Report the tally of lines in the material below that have the string "NEOPRENO", with no other output.

···

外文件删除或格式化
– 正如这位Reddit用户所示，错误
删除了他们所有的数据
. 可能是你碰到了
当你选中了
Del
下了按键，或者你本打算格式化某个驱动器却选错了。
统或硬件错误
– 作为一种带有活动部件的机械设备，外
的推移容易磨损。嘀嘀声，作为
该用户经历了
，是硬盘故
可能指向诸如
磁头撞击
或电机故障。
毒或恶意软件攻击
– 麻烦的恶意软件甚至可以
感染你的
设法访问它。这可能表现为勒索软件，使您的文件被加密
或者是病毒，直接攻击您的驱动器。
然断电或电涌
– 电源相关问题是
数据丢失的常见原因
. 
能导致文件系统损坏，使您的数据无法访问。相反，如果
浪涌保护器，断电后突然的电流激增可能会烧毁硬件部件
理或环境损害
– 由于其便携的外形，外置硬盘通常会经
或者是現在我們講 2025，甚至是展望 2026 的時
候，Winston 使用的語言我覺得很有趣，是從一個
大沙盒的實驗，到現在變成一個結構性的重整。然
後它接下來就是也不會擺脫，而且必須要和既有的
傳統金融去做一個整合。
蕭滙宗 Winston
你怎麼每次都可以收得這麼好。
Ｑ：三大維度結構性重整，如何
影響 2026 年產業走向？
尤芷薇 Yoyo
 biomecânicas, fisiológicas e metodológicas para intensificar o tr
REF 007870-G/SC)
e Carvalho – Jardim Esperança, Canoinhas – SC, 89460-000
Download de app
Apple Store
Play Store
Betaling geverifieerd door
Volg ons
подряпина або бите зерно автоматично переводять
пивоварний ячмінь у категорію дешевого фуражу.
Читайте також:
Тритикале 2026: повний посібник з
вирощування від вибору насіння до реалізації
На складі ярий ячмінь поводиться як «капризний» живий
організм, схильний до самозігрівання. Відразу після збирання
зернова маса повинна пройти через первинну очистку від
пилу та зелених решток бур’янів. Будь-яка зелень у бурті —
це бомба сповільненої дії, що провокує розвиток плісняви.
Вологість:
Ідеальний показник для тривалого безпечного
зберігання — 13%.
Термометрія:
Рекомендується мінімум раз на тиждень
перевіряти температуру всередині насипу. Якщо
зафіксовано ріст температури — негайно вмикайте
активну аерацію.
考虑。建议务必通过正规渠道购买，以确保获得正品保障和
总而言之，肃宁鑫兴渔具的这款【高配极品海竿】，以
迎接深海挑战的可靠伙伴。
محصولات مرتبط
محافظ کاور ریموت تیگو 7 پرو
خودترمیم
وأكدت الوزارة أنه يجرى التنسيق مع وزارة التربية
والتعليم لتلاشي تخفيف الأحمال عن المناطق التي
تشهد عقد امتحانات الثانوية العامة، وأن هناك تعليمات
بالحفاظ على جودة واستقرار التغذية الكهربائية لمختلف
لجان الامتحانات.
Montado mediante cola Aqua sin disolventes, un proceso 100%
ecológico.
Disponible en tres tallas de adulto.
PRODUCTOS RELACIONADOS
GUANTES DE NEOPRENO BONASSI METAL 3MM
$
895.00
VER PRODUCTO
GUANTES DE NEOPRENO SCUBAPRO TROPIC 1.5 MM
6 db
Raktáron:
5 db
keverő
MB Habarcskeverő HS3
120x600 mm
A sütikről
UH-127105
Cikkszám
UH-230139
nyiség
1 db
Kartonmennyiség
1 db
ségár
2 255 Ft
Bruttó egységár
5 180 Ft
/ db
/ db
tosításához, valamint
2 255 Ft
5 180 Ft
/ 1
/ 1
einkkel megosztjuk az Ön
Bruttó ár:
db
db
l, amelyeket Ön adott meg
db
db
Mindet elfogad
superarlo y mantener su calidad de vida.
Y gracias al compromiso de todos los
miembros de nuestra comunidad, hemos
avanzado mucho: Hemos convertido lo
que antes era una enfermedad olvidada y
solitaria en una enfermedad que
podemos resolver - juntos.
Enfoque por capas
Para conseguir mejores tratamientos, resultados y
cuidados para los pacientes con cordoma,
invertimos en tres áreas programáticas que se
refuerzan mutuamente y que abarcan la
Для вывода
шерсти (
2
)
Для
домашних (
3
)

···

> Solution for this problem: 2